Lin Xin : « ······ » Bon, la pauvreté bride mon imagination.
Mo Ziyuan s'engagea le premier avec la lampe à huile, n'oubliant pas d'entraîner Lin Xin avec lui.
Une fois à l'intérieur, Lin Xin comprit qu'il s'agissait en fait simplement d'une pièce. Le sol était garni de caisses en bois cerclées de laiton.
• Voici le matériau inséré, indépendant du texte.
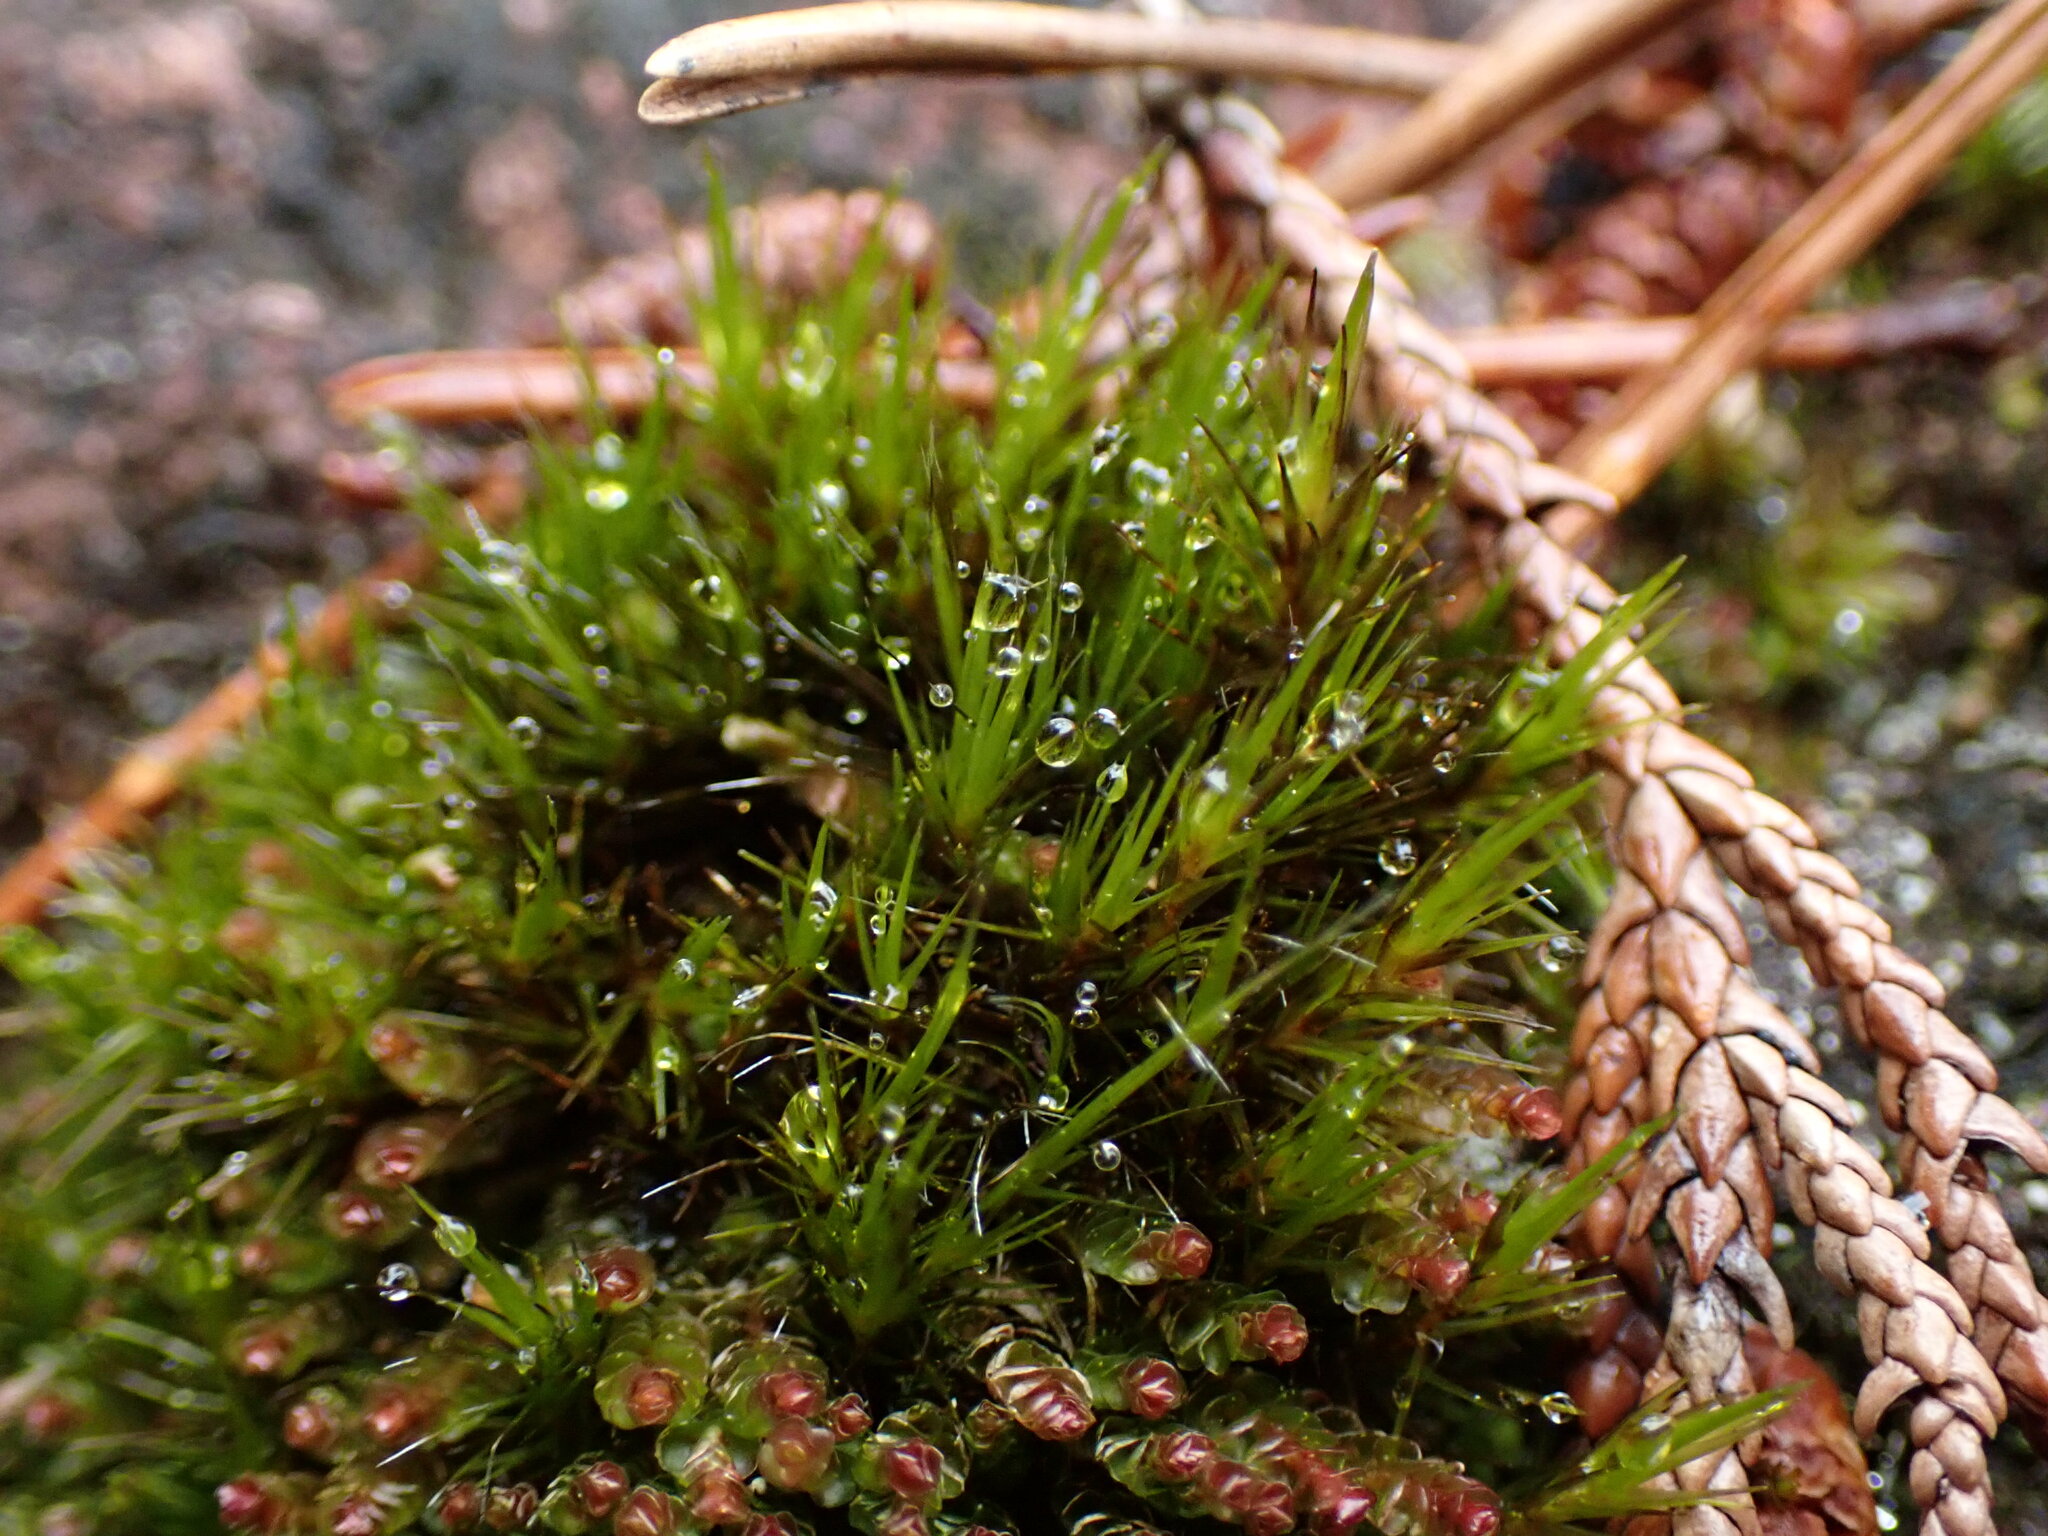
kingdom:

Ces caisses étaient manifestement anciennes,却 conservées parfaitement, leurs sculptures encore vives.
Ce qui attirait l'attention, cependant, c'est que certaines caisses avaient encore leurs serrures intactes, tandis que d'autres avaient leurs serrures brisées — manifestement forcées sans clé.
Elle jeta un coup d'œil discret à Mo Ziyuan et ne vit aucun changement sur son visage, comprit qu'il savait probablement quelque chose, et n'ajouta rien.
« Emporte toutes ces caisses ! » Mo Ziyuan désigna les caisses et dit à Lin Xin. Son regard, caché dans l'obscurité, devint exceptionnellement profond.
« Toutes ? » Lin Xin les estima du regard ; il y en avait au moins trente ou quarante.
« Ou tu les laisses pour que quelqu'un d'autre en profite ? »
« Heu, d'accord ! » Lin Xin se résigna silencieusement à son rôle d'entrepôt mobile, puis agita sa petite main sans hésiter, transférant toutes les caisses devant elle dans son espace, ne laissant sur le sol que les marques de poussière là où elles avaient été empilées.
« C'est fait ici. Allons au prochain endroit. » Les pupilles de Mo Ziyuan se contractèrent légèrement. Bien qu'il l'eût vu plusieurs fois auparavant, c'était encore stupéfiant.
Mais Lin Xin le trouvait encore plus stupéfiant. « Il y en a d'autres ? »
« Bien sûr ! Ceci n'est rien. Dépêche-toi. Une fois la collecte terminée, il nous faut encore livrer ces corps à Qi Shi ! » Son innocence écarquillée fit rire Mo Ziyuan. Après l'avoir tirée hors de la pièce secrète et avoir refermé l'étagère à curiosités, ils partirent.